Mann sostiene que ese “milagro” ya existe en forma de energías renovables como la solar, la eólica y la geotérmica, junto con tecnologías de almacenamiento energético. Desde su perspectiva, el obstáculo principal no es tecnológico sino político, porque intereses económicos y narrativas públicas cuestionan la transición energética.
En este contexto Mann señala la relación entre Gates y el economista Bjorn Lomborg. El centro dirigido por Lomborg recibe financiamiento de la Fundación Gates y Lomborg difunde argumentos que cuestionan la transición energética. Entre esos mensajes aparece la idea de que la energía limpia resulta demasiado costosa, que las sociedades pueden adaptarse al calentamiento global o que las políticas climáticas restan recursos a otros problemas sociales. Para Mann, estos discursos favorecen la continuidad del uso de combustibles fósiles.

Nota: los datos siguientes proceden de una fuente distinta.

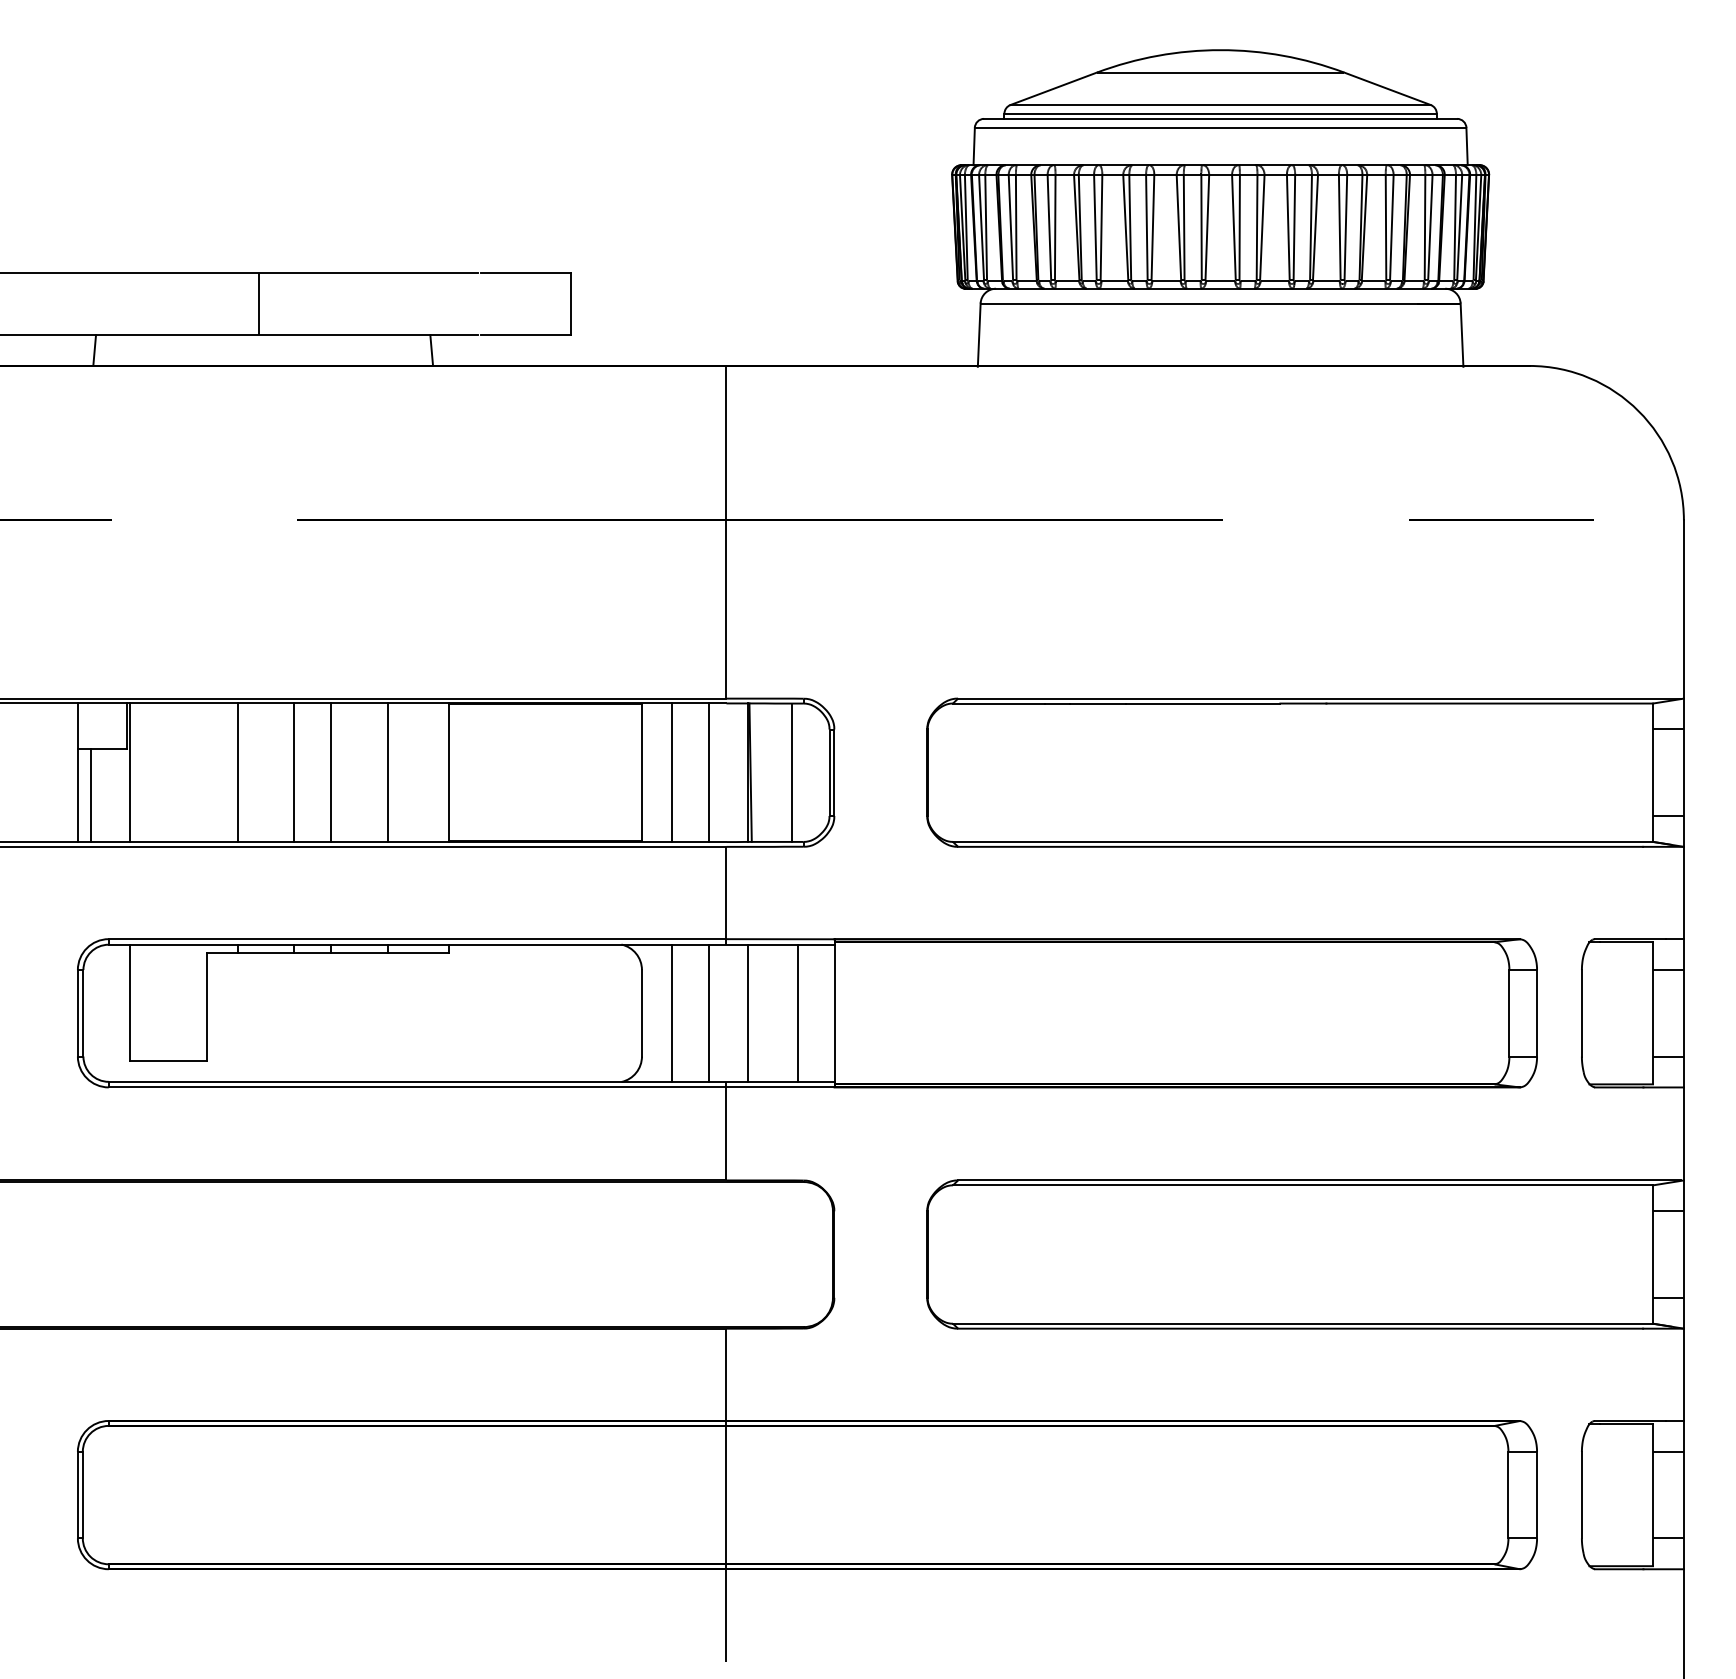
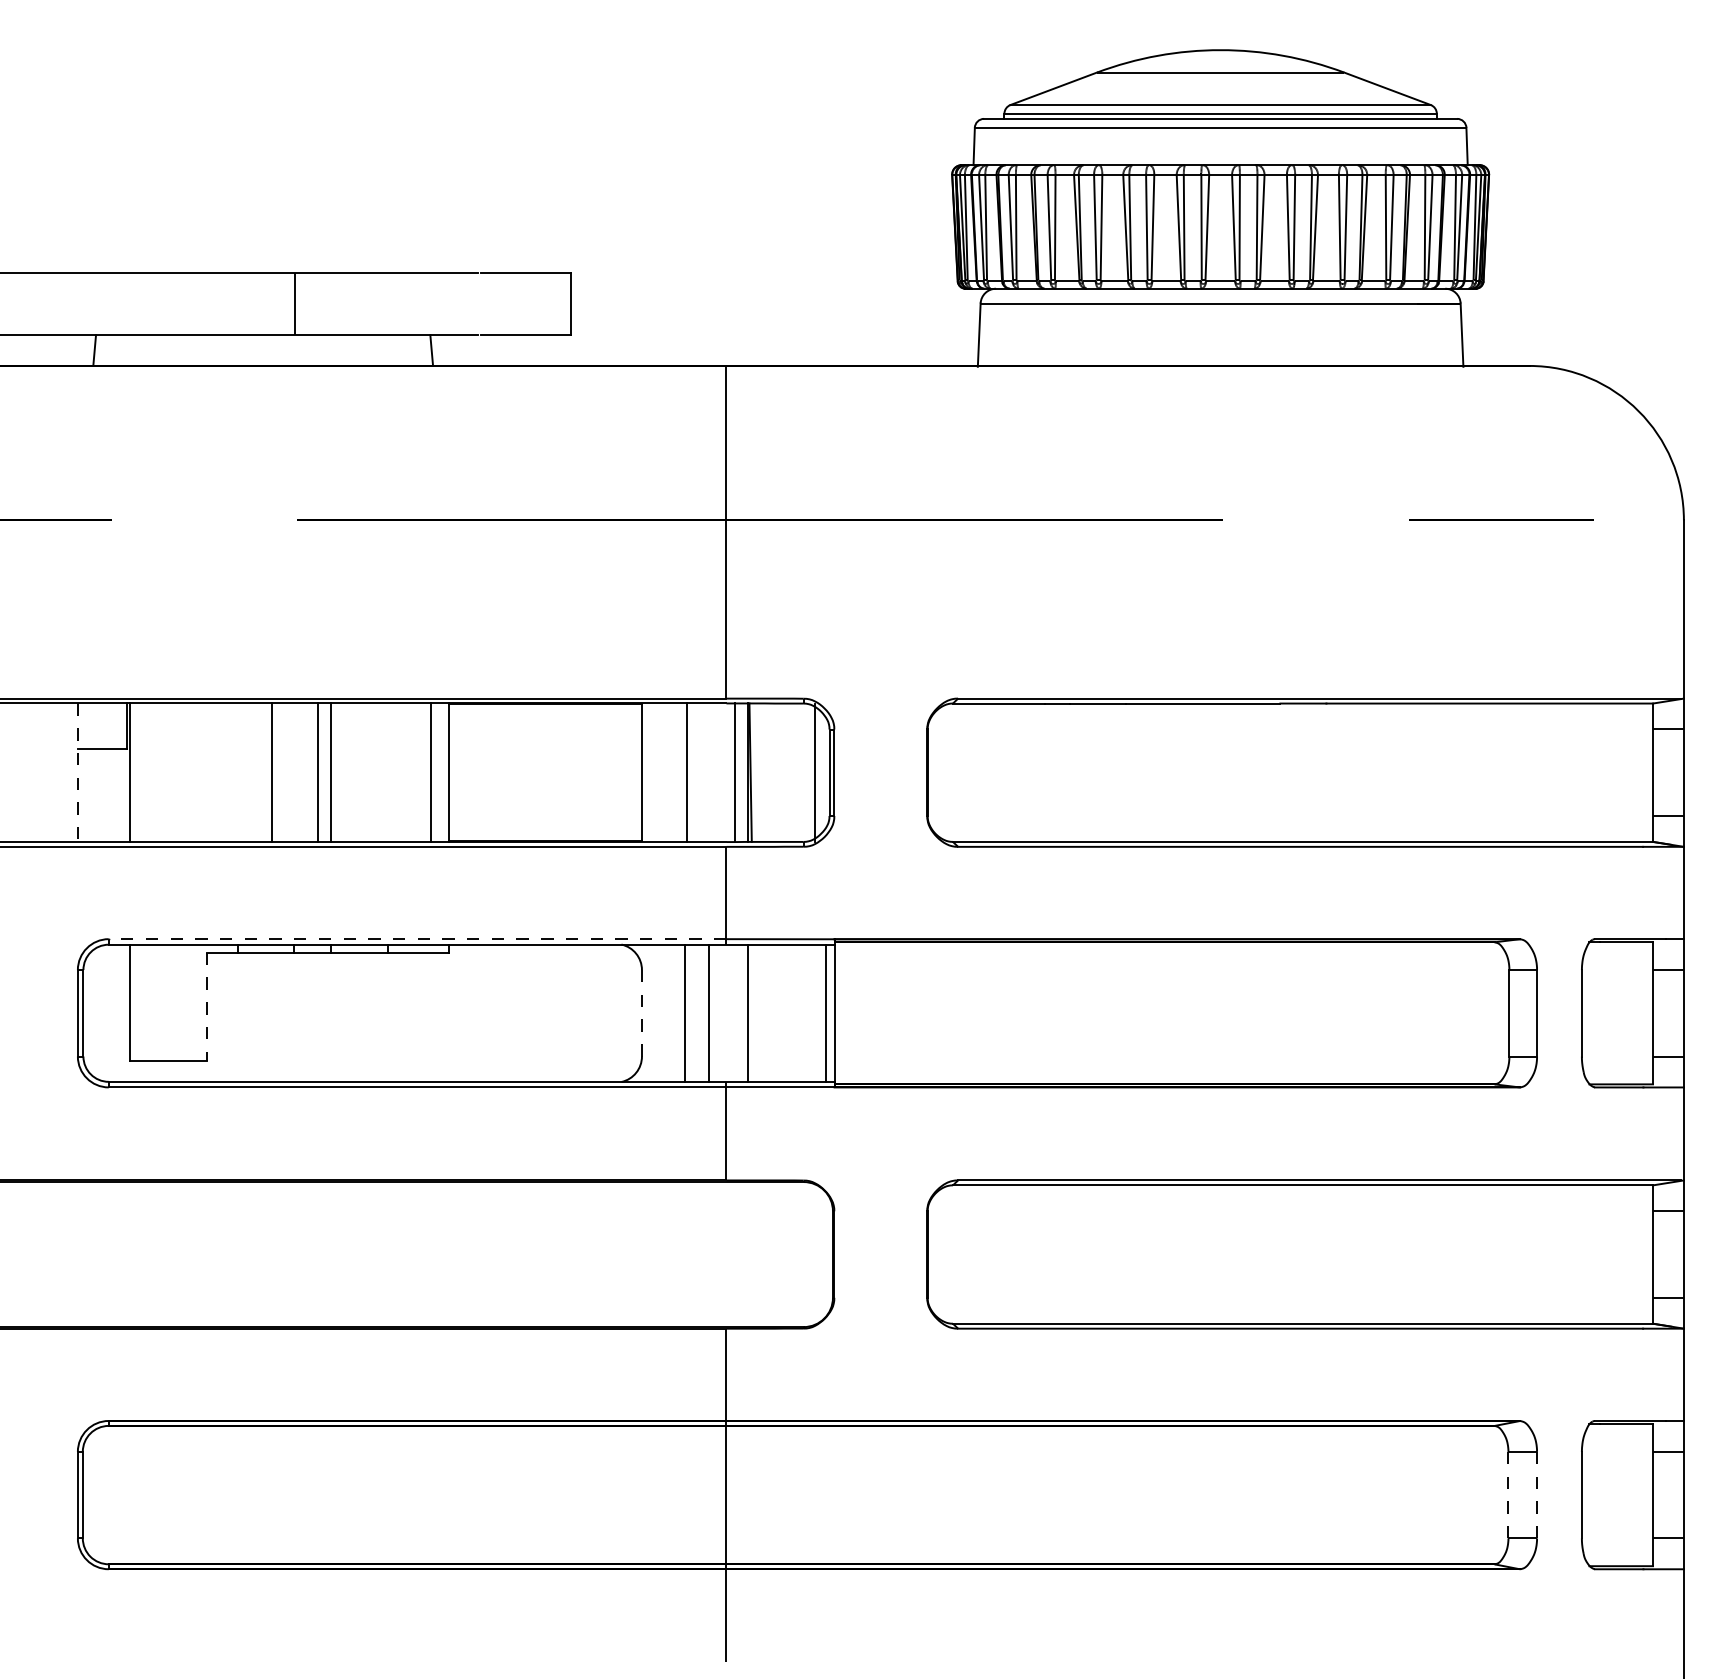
line at (259, 304) position: (259, 304) -> (295, 304)
line at (237, 772) position: (237, 772) -> (271, 772)
line at (294, 772) position: (294, 772) -> (318, 772)
line at (387, 772) position: (387, 772) -> (430, 772)
line at (671, 772) position: (671, 772) -> (686, 772)
line at (708, 772) position: (708, 772) -> (734, 772)
line at (791, 772) position: (791, 772) -> (814, 772)
line at (77, 773): solid -> dashed
line at (90, 795): present -> none
line at (417, 939): solid -> dashed
line at (206, 1007): solid -> dashed
line at (671, 1012) position: (671, 1012) -> (684, 1012)
line at (797, 1012) position: (797, 1012) -> (825, 1012)
line at (641, 1013): solid -> dashed
line at (1508, 1495): solid -> dashed
line at (1537, 1495): solid -> dashed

Asimismo, el autor señala que estos argumentos circulan con facilidad en ciertos espacios mediáticos y políticos, incluidos sectores cercanos al discurso de Donald Trump, donde reciben amplia difusión. Según Mann, la repetición de estas narrativas protege intereses vinculados con la industria fósil y retrasa la transformación del sistema energético.
Finalmente, Mann afirma que la solución a la crisis climática no depende de tecnofijaciones impulsadas por magnates ni de promesas de innovaciones futuras. La respuesta exige una transformación profunda del sistema energético y una acción colectiva capaz de enfrentar la influencia de corporaciones fósiles, campañas de desinformación y petrostatos, es decir, Estados cuya economía y poder político dependen de la explotación y exportación de combustibles fósiles.
En el debate ambiental contemporáneo también surge una crítica cada vez más fuerte hacia el poder que concentran algunas empresas transnacionales y grandes fortunas en la definición de soluciones frente a la crisis climática. Resulta inquietante que decisiones que afectan el futuro del planeta puedan quedar en manos de unos cuantos actores con enorme poder económico, que impulsan proyectos y tecnologías a escala global sin que existan límites claros ni mecanismos suficientes de control público sobre sus acciones.